Required work:
Set the data down exactly as it stands, and keep its pictures out.

---- Data for the task

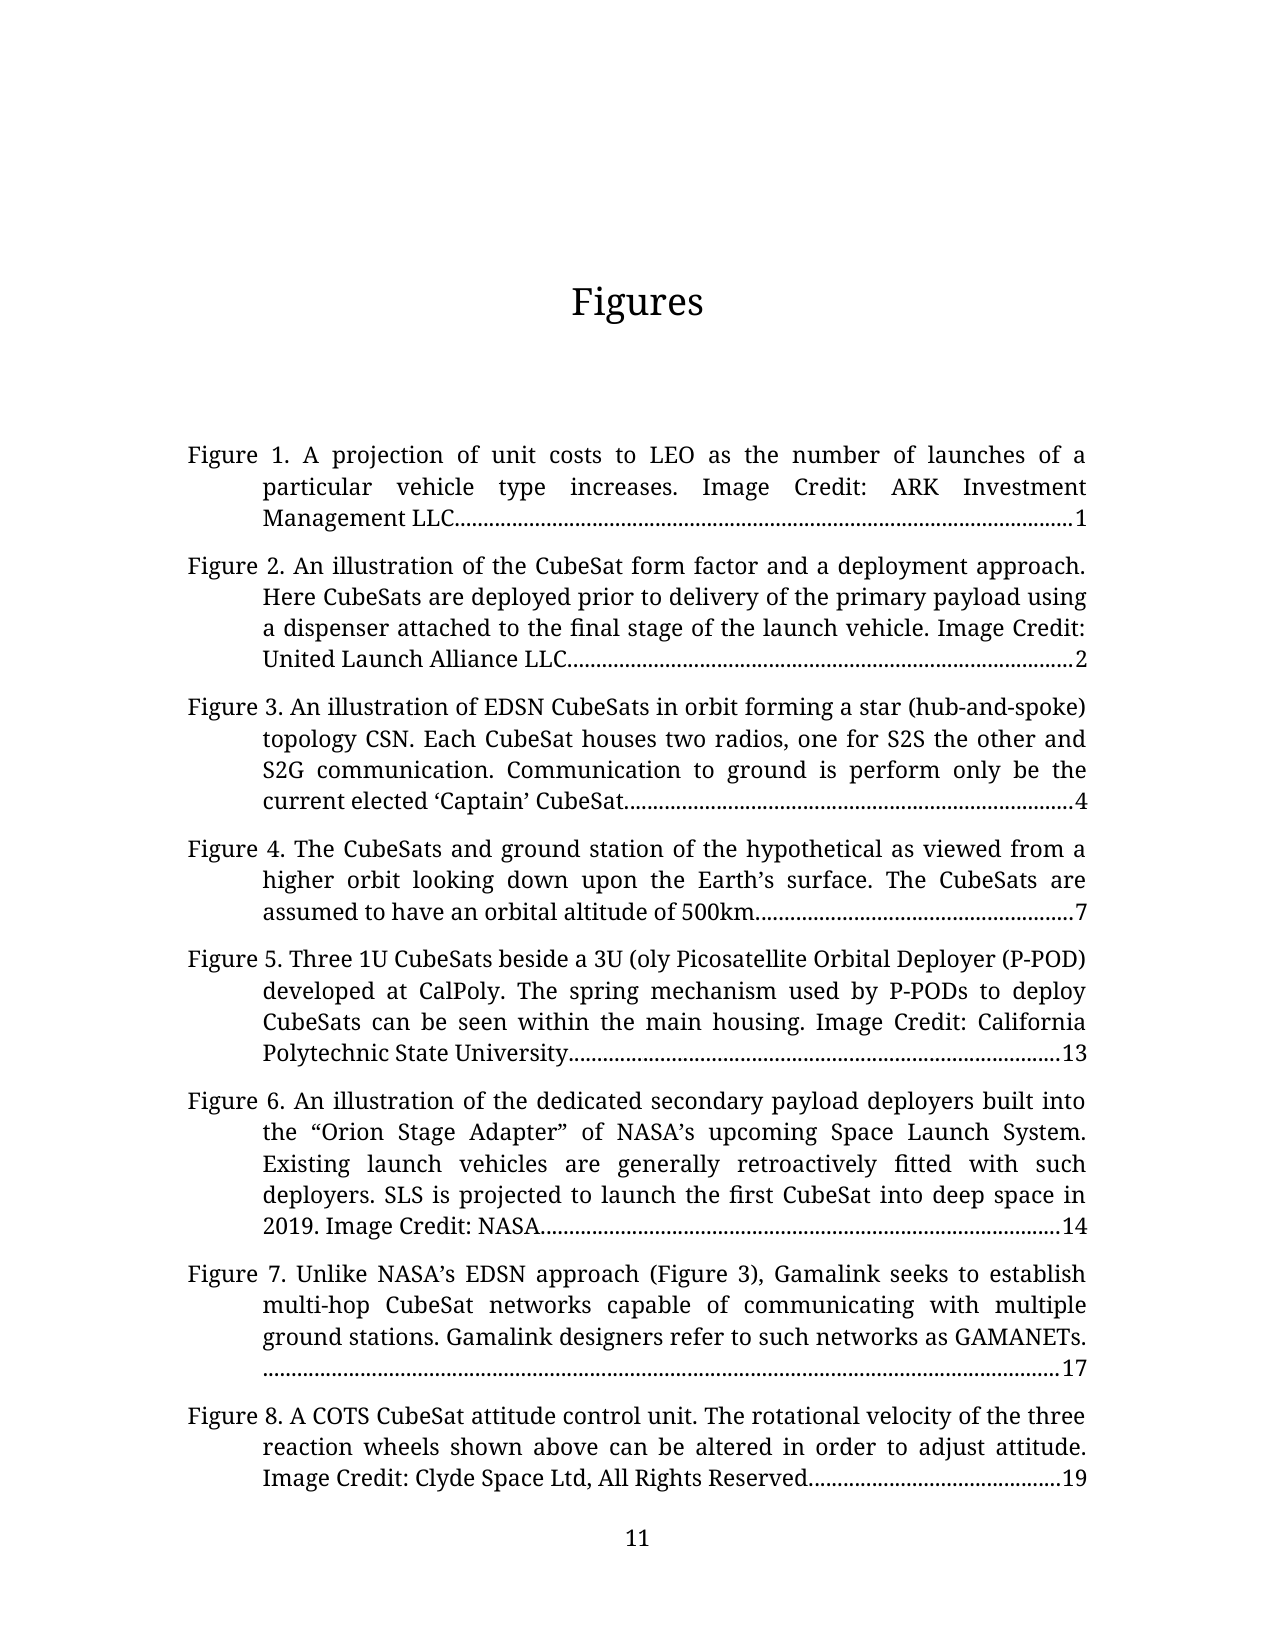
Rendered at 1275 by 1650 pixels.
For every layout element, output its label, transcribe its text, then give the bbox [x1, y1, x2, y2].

text Figure 3. An illustration of EDSN CubeSats in orbit forming a star (hub-and-spoke) topology CSN. Each CubeSat houses two radios, one for S2S the other and S2G communication. Communication to ground is perform only be the current elected ‘Captain’ CubeSat. 4 [187, 691, 1087, 816]
text Figure 2. An illustration of the CubeSat form factor and a deployment approach. Here CubeSats are deployed prior to delivery of the primary payload using a dispenser attached to the final stage of the launch vehicle. Image Credit: United Launch Alliance LLC. 2 [187, 550, 1087, 675]
text Figure 8. A COTS CubeSat attitude control unit. The rotational velocity of the three reaction wheels shown above can be altered in order to adjust attitude. Image Credit: Clyde Space Ltd, All Rights Reserved. 19 [187, 1400, 1087, 1493]
text Figure 7. Unlike NASA’s EDSN approach (Figure 3), Gamalink seeks to establish multi-hop CubeSat networks capable of communicating with multiple ground stations. Gamalink designers refer to such networks as GAMANETs. 17 [187, 1258, 1087, 1383]
text Figure 4. The CubeSats and ground station of the hypothetical as viewed from a higher orbit looking down upon the Earth’s surface. The CubeSats are assumed to have an orbital altitude of 500km. 7 [187, 833, 1087, 927]
text Figure 6. An illustration of the dedicated secondary payload deployers built into the “Orion Stage Adapter” of NASA’s upcoming Space Launch System. Existing launch vehicles are generally retroactively fitted with such deployers. SLS is projected to launch the first CubeSat into deep space in 2019. Image Credit: NASA. 14 [187, 1085, 1087, 1241]
text Figure 5. Three 1U CubeSats beside a 3U (oly Picosatellite Orbital Deployer (P-POD) developed at CalPoly. The spring mechanism used by P-PODs to deploy CubeSats can be seen within the main housing. Image Credit: California Polytechnic State University 13 [187, 943, 1087, 1068]
title Figures [187, 275, 1087, 326]
text Figure 1. A projection of unit costs to LEO as the number of launches of a particular vehicle type increases. Image Credit: ARK Investment Management LLC. 1 [187, 439, 1087, 533]
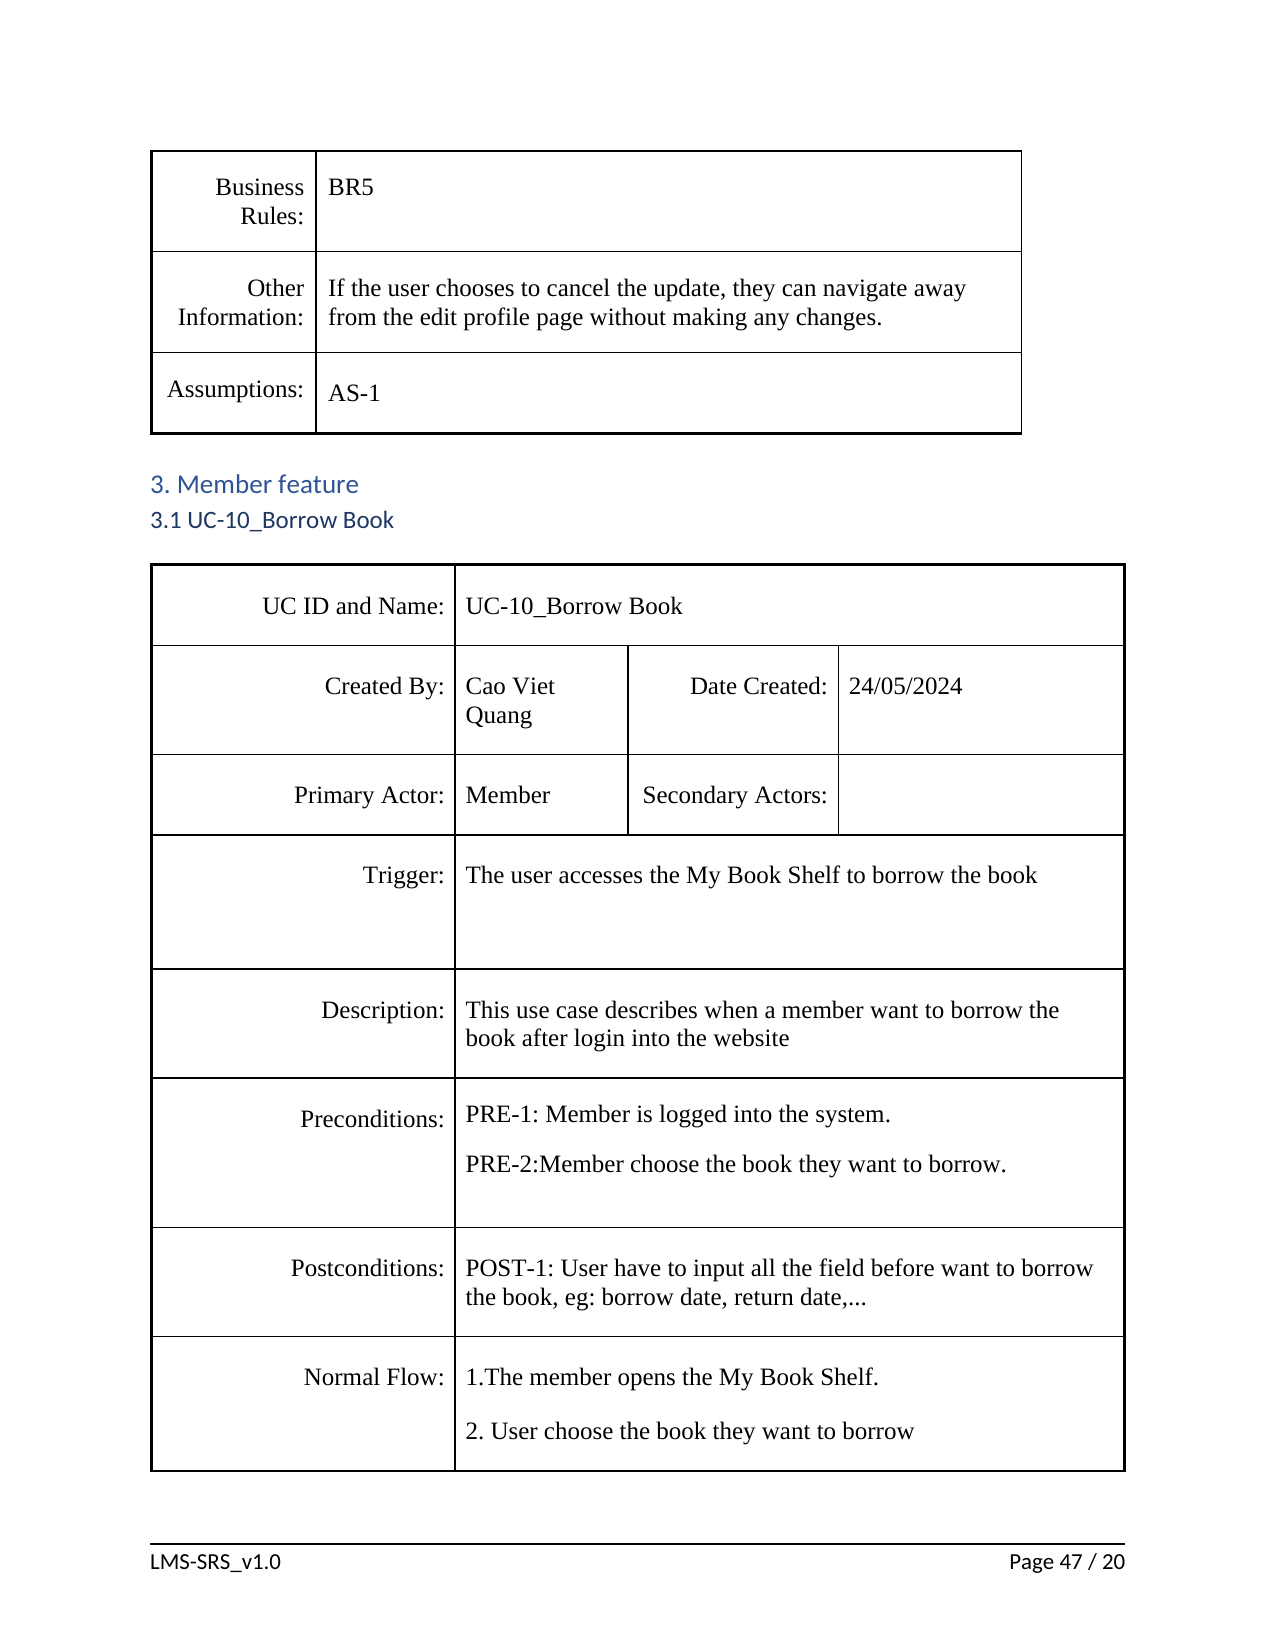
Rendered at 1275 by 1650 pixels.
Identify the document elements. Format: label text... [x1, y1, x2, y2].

table_cell Postconditions: [153, 1228, 454, 1336]
table_cell Secondary Actors: [629, 755, 838, 834]
table_cell Member [456, 755, 627, 834]
table_cell Cao Viet Quang [456, 646, 627, 754]
subtitle 3. Member feature [150, 467, 1125, 500]
table_cell Other Information: [153, 252, 315, 351]
table_header UC ID and Name: [153, 566, 454, 645]
table_cell Preconditions: [153, 1079, 454, 1227]
table_cell Created By: [153, 646, 454, 754]
table_cell [839, 755, 1123, 834]
table_cell Primary Actor: [153, 755, 454, 834]
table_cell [456, 1337, 1123, 1470]
table_cell Date Created: [629, 646, 838, 754]
table_header UC-10_Borrow Book [456, 566, 1123, 645]
table_cell PRE-1: Member is logged into the system. PRE-2:Member choose the book they want to borrow. [456, 1079, 1123, 1227]
table_cell Assumptions: [153, 353, 315, 432]
table_cell POST-1: User have to input all the field before want to borrow the book, eg: borrow date, return date,... [456, 1228, 1123, 1336]
table_cell BR5 [317, 152, 1021, 251]
table_cell The user accesses the My Book Shelf to borrow the book [456, 836, 1123, 968]
table_cell Business Rules: [153, 152, 315, 251]
table_cell This use case describes when a member want to borrow the book after login into the website [456, 970, 1123, 1077]
table_cell If the user chooses to cancel the update, they can navigate away from the edit profile page without making any changes. [317, 252, 1021, 351]
table_cell AS-1 [317, 353, 1021, 432]
table_cell Trigger: [153, 836, 454, 968]
table_cell Normal Flow: [153, 1337, 454, 1470]
table_cell Description: [153, 970, 454, 1077]
table_cell 24/05/2024 [839, 646, 1123, 754]
subtitle 3.1 UC-10_Borrow Book [150, 504, 1125, 535]
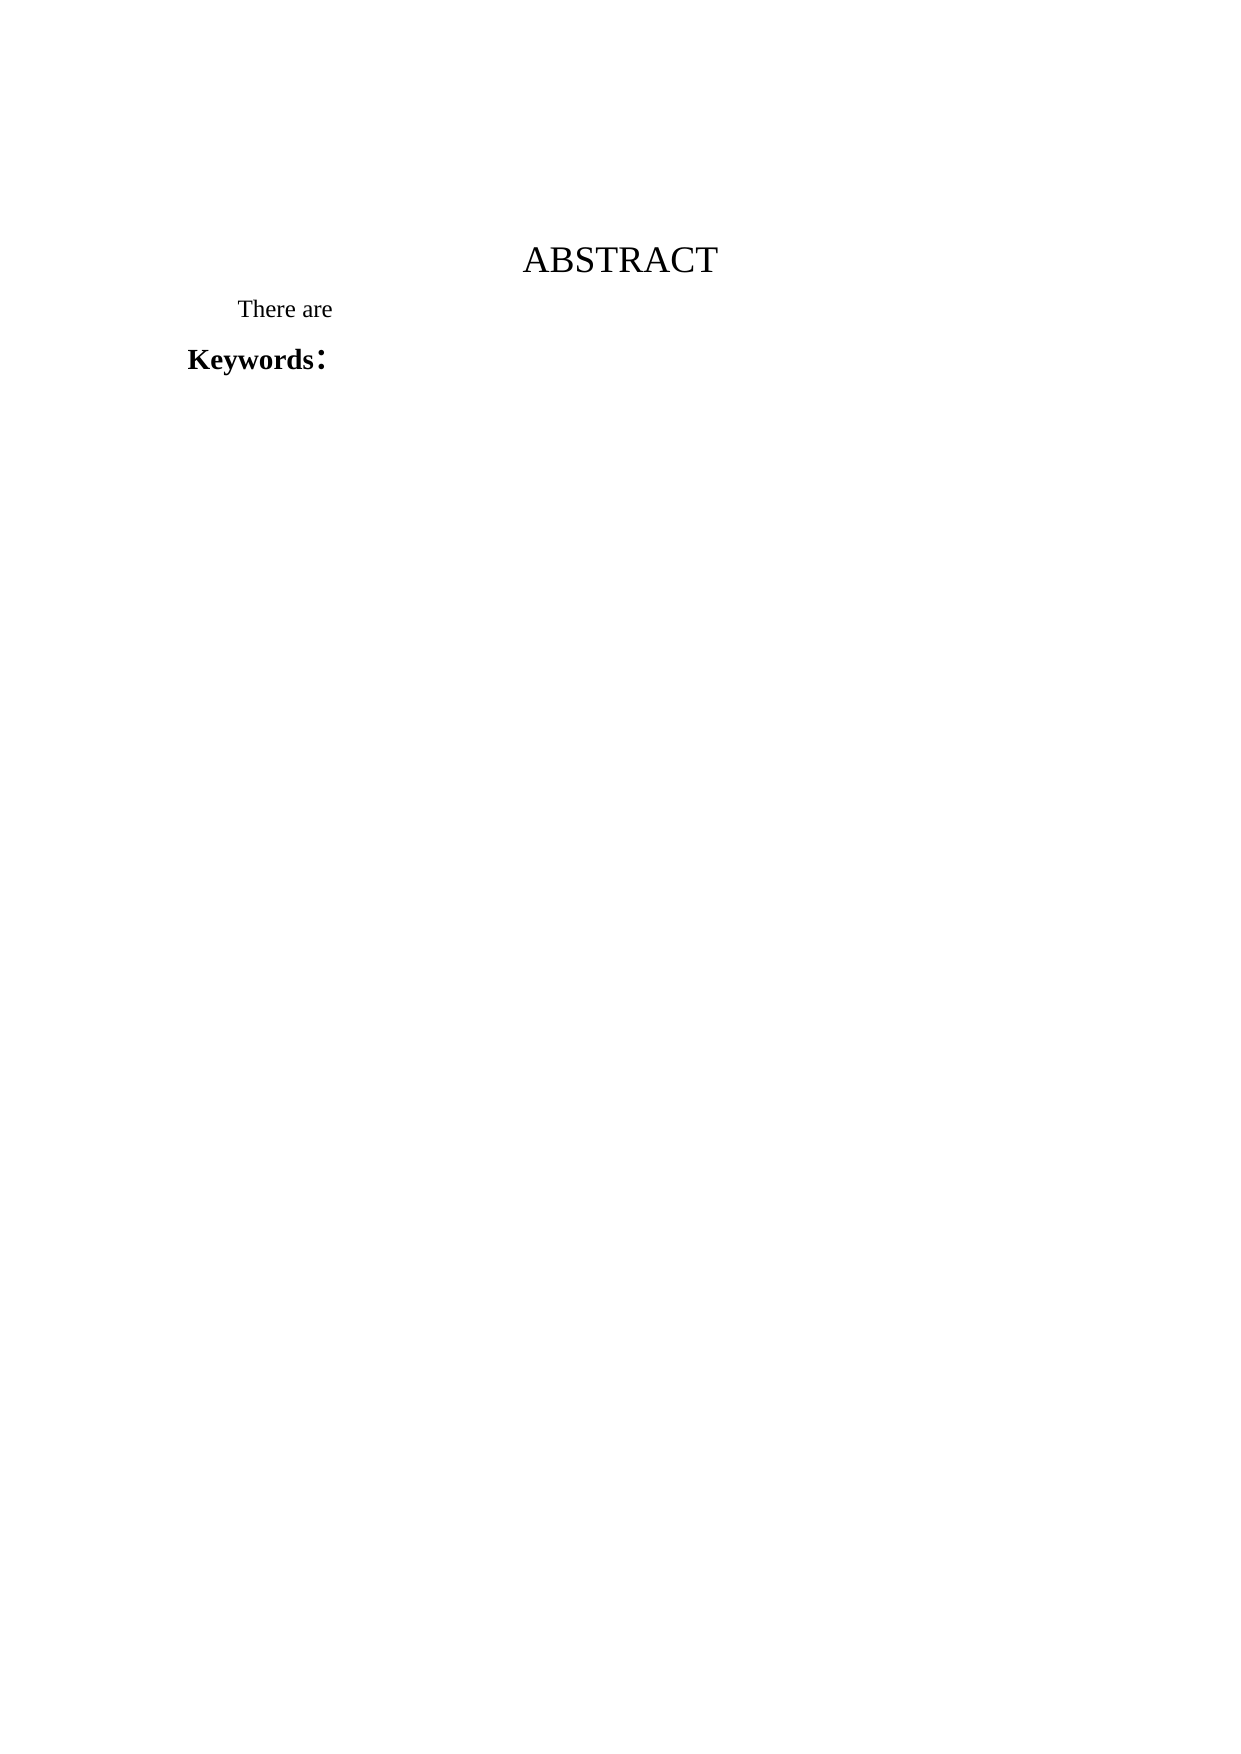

--------

Answer section:
Rendered at 1275 by 1650 pixels.
For every layout element, output its label, transcribe its text, then give the bbox [x1, y1, x2, y2].

text Figure 3. An illustration of EDSN CubeSats in orbit forming a star (hub-and-spoke) topology CSN. Each CubeSat houses two radios, one for S2S the other and S2G communication. Communication to ground is perform only be the current elected ‘Captain’ CubeSat. 4 [187, 691, 1087, 816]
text Figure 2. An illustration of the CubeSat form factor and a deployment approach. Here CubeSats are deployed prior to delivery of the primary payload using a dispenser attached to the final stage of the launch vehicle. Image Credit: United Launch Alliance LLC. 2 [187, 550, 1087, 675]
text Figure 8. A COTS CubeSat attitude control unit. The rotational velocity of the three reaction wheels shown above can be altered in order to adjust attitude. Image Credit: Clyde Space Ltd, All Rights Reserved. 19 [187, 1400, 1087, 1493]
text Figure 7. Unlike NASA’s EDSN approach (Figure 3), Gamalink seeks to establish multi-hop CubeSat networks capable of communicating with multiple ground stations. Gamalink designers refer to such networks as GAMANETs. 17 [187, 1258, 1087, 1383]
text Figure 4. The CubeSats and ground station of the hypothetical as viewed from a higher orbit looking down upon the Earth’s surface. The CubeSats are assumed to have an orbital altitude of 500km. 7 [187, 833, 1087, 927]
text Figure 6. An illustration of the dedicated secondary payload deployers built into the “Orion Stage Adapter” of NASA’s upcoming Space Launch System. Existing launch vehicles are generally retroactively fitted with such deployers. SLS is projected to launch the first CubeSat into deep space in 2019. Image Credit: NASA. 14 [187, 1085, 1087, 1241]
text Figure 5. Three 1U CubeSats beside a 3U (oly Picosatellite Orbital Deployer (P-POD) developed at CalPoly. The spring mechanism used by P-PODs to deploy CubeSats can be seen within the main housing. Image Credit: California Polytechnic State University 13 [187, 943, 1087, 1068]
title Figures [187, 275, 1087, 326]
text Figure 1. A projection of unit costs to LEO as the number of launches of a particular vehicle type increases. Image Credit: ARK Investment Management LLC. 1 [187, 439, 1087, 533]
Rendered at 1275 by 1650 pixels.
Identify the document elements. Format: label text... [x1, y1, x2, y2].

table_cell Postconditions: [153, 1228, 454, 1336]
table_cell Secondary Actors: [629, 755, 838, 834]
table_cell Member [456, 755, 627, 834]
table_cell Cao Viet Quang [456, 646, 627, 754]
subtitle 3. Member feature [150, 467, 1125, 500]
table_cell Other Information: [153, 252, 315, 351]
table_header UC ID and Name: [153, 566, 454, 645]
table_cell Preconditions: [153, 1079, 454, 1227]
table_cell Created By: [153, 646, 454, 754]
table_cell [839, 755, 1123, 834]
table_cell Primary Actor: [153, 755, 454, 834]
table_cell [456, 1337, 1123, 1470]
table_cell Date Created: [629, 646, 838, 754]
table_header UC-10_Borrow Book [456, 566, 1123, 645]
table_cell PRE-1: Member is logged into the system. PRE-2:Member choose the book they want to borrow. [456, 1079, 1123, 1227]
table_cell Assumptions: [153, 353, 315, 432]
table_cell POST-1: User have to input all the field before want to borrow the book, eg: borrow date, return date,... [456, 1228, 1123, 1336]
table_cell BR5 [317, 152, 1021, 251]
table_cell The user accesses the My Book Shelf to borrow the book [456, 836, 1123, 968]
table_cell Business Rules: [153, 152, 315, 251]
table_cell This use case describes when a member want to borrow the book after login into the website [456, 970, 1123, 1077]
table_cell If the user chooses to cancel the update, they can navigate away from the edit profile page without making any changes. [317, 252, 1021, 351]
table_cell AS-1 [317, 353, 1021, 432]
table_cell Trigger: [153, 836, 454, 968]
table_cell Normal Flow: [153, 1337, 454, 1470]
table_cell Description: [153, 970, 454, 1077]
table_cell 24/05/2024 [839, 646, 1123, 754]
subtitle 3.1 UC-10_Borrow Book [150, 504, 1125, 535]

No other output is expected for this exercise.